Se explaya mucho más sobre Alfred Wegener, acerca de quien dio una conferencia en el CDC, el Club de la Deriva Continental, cuyos miembros intentan mantener viva la memoria del genial meteorólogo y físico en Berlín. Con una ingenuidad a toda prueba, acepta hablar ante un auditorio de científicos que son rigurosos fans del autor de El origen de los continentes y los océanos. Temeraria, Smith confiesa que no logró preparar bien la lectura, llevando sólo apuntes a la mesa de conferencias. En ésta evoca la expedición que condujo Wegener a Groenlandia para recoger muestras que probarían aquella revolucionaria hipótesis de que todos los continentes conocidos una vez formaron una gran masa terrestre que se había fragmentado; luego, cada fragmento se había desplazado hasta su actual posición. Una hipótesis que hoy parece lugar común y que en aquellos tiempos era considerada ridícula.

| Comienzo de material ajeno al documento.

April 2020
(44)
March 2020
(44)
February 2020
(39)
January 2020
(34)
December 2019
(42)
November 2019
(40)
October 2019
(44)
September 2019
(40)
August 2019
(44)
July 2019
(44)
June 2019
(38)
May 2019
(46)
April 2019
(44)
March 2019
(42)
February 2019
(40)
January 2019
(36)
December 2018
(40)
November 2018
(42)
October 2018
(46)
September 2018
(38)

Sin duda el clima era terrible en octubre de 1930 en Groenlandia, con racimos de escarcha colgantes en el cielorraso de la cueva donde se habían refugiado los expedicionarios, con escasas provisiones, a cuatro mil kilómetros de su base de partida. Fue el 1º de noviembre, en su cumpleaños número 50, cuando Weneger se arriesgó a salir con su equipo de perros de trineo y su guía esquimal, para encontrarse de pronto en medio de un vendaval de viento y nieve. Con los dedos de los pies semicongelados, el explorador resistió algunas horas y luego cayó de rodillas. Alzó su vista al cielo. ¿Qué vio en aquel último momento?, se pregunta Smith ante un auditorio también congelado entre miradas de hielo.
Wegener no se cayó en la nieve, dice uno de los presentes: murió mientras dormía. No hay prueba alguna de lo que ha relatado, observa otro: su guía nativo lo acostó en un lecho. La suya no es ninguna premisa, le objetan; son sólo proyecciones. Smith intenta discutir con los científicos. No puede. El único argumento que tiene sería totalmente inaceptable. Sí, tienen razón, los últimos instantes siempre serán perdidos. Y lo que se pierde, se pierde sin duda; a esto se reducen las certezas del campo de la pérdida. Lo que queda, lo único posible de sostener de aquí a la eternidad, es esa figura inestable que llamamos conjetura.